На вопрос журналистов, в чем смысл его книги о митьках, Шинкарев отвечал: «На примере гипотетического, умозрительного (то есть в действительности не существующего) молодежного движения проведен анализ некоторых наших национальных особенностей». Таким был замысел. Но первые главы книги, распространяемые самиздатом (они впервые были опубликованы в машинописном журнале «Красный щедринец»), были восприняты как манифест нового движения. Главное — сами «прототипы» повествования согласились признать свою идентичность с персонажами текста, который стал регламентом определенного поведения.
Молодежные группы, назвавшие себя «митьками», появились в разных городах России. Движение развивалось, привлекло внимание СМИ, включая зарубежные, снимались фильмы с участием «митьков», они гастролируют по Европе, начинают выпускать свою газету… Изменилось положение самого Владимира Шинкарева, он стал летописцем движения и чем-то вроде его референта по «связям с общественностью». Вероятно, лишь в переходное время возможны такие превращения виртуальных проектов в действительность и подобные взлеты популярности.
«Митьки» — художники, но, как заметит читатель, автор книги менее всего распространяется относительно их профессиональных занятий. Его интересуют нравы молодежной среды, которые он описывает с выразительностью талантливого писателя и остротой наблюдательного социолога. Митьки против пафоса, как официального, так и пафоса «семидесятников», против их подвигов культурного противостояния. «Митьки никого не хотят победить» — их главный девиз. Культура для них — собственное натуральное хозяйство, которое каждый ведет, как ему нравится. Дружеское общение карнавализуется, цель — кайф. Шинкарев объяснил успех «митьковской платформы» тем, что быть митьком легко. В то время о литературе нового поколения Михаил Эпштейн писал: «Это усталая литература… В нашей последней литературе за предел равен равнодушию». Так молодежь дистанцировалась от проблем взрослых, все более включавшихся в передел и раздел страны. В петербургской неофициальной литературе «Митьки» Владимира Шинкарева заняли такое же культовое место, как в московской — повесть Ерофеева «Москва — Петушки».
В 1990 году вышел первый номер «Вестника новой литературы», в предисловии М. Берг писал: задача издания «сделать достоянием широкого читателя тот поток неподцензурной русской литературы, который, опираясь на самиздатские и эмигрантские круги, выявил целую плеяду писателей и поэтов, в разной степени известных на Западе и почти не известных широкому советскому читателю». С появлением «Вестника новой литературы», первый номер которого вышел тиражом 50 тысяч, с образованием Союза писателей Санкт-Петербурга и других, уже независимых литературных учреждений, атрибуция «плеяды» писателей как «независимых», «неподцензурных», «неофициальных» стала иметь смысл лишь в историко-культурном контексте.

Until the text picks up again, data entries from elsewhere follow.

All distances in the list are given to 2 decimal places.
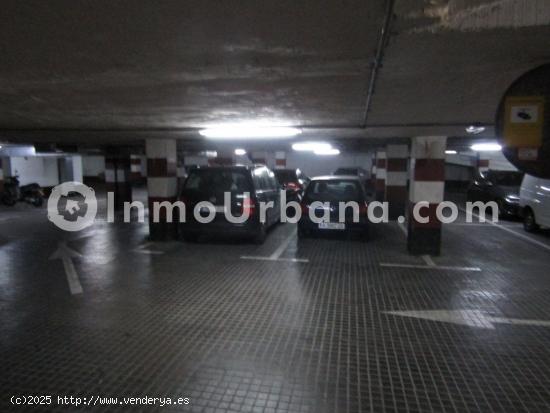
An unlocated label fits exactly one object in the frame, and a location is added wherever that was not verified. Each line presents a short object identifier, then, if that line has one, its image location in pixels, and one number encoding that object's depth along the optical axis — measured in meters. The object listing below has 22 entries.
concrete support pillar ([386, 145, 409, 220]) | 11.40
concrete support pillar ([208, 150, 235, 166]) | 15.12
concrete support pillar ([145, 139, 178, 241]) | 8.61
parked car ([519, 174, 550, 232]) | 8.67
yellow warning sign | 2.26
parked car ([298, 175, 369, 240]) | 7.92
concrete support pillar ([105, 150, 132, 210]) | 14.42
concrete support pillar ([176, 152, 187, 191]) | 19.08
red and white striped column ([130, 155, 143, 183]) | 24.91
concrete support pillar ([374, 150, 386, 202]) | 15.48
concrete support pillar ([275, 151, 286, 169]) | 22.27
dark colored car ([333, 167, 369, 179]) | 22.73
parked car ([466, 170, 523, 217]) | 11.57
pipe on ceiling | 1.91
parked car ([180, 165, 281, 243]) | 7.67
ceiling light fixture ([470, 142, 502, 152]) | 15.22
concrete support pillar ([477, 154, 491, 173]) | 18.86
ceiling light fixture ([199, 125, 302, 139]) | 6.81
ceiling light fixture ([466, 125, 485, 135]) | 5.92
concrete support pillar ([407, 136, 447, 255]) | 7.29
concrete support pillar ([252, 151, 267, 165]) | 20.20
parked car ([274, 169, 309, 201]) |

Но это был тот контекст, с которого начинала и который в своих лучших достижениях продолжила новая литература новой России.
В заключение ответим на вопрос, вокруг которого не раз вспыхивали горячие дискуссии: какое место занимала независимая литература в общественной жизни страны в 1960–1980-е годы и какова ее роль в четвертой российской революции?
Четвертая по счету российская революция в отличие от предыдущих не была социальной — обошлась без революционных масс, штурмующих дворцы и бастилии, без захватов банков и вокзалов, без гражданской войны и братских могил. Возникает вопрос: кто же, собственно, эту революцию совершил так мягко, с минимальными жертвами, но с гигантскими последствиями для страны и мира?..
Главную роль в четвертой российской революции сыграла культурная оппозиция, которая возникла как следствие оскорбительного, грубо утилитаристского отношения власти к образованному классу на протяжении всего своего семидесятилетнего господства. Эту власть боялись, но ее не уважали. В этой ситуации независимая, самиздатская литература (неофициальная культура в целом, включая правозащитную и политическую деятельность) в послесталинскую эпоху стала играть роль публичной оппозиции. Принципиально отличаясь от скрытой оппозиции «служивой» интеллигенции своей активностью, способностью к саморазвитию и самоорганизации, «неофициалы» ставили вопрос не о политической власти, но о свободе творчества, свободе слова и гласности. Такая постановка вопроса для власти, переживающей кризис, показалась приемлемой и, очевидно, сыграла свою роль в оформлении идеи связать поиски выхода страны из исторического тупика с обращением к интеллигенции. Разрешенная гласность вывела из имманентного состояния скрытую оппозицию образованного класса, который и придал четвертой российской революции уникальные черты. На этот раз интеллигенция революцию не спровоцировала, а совершила.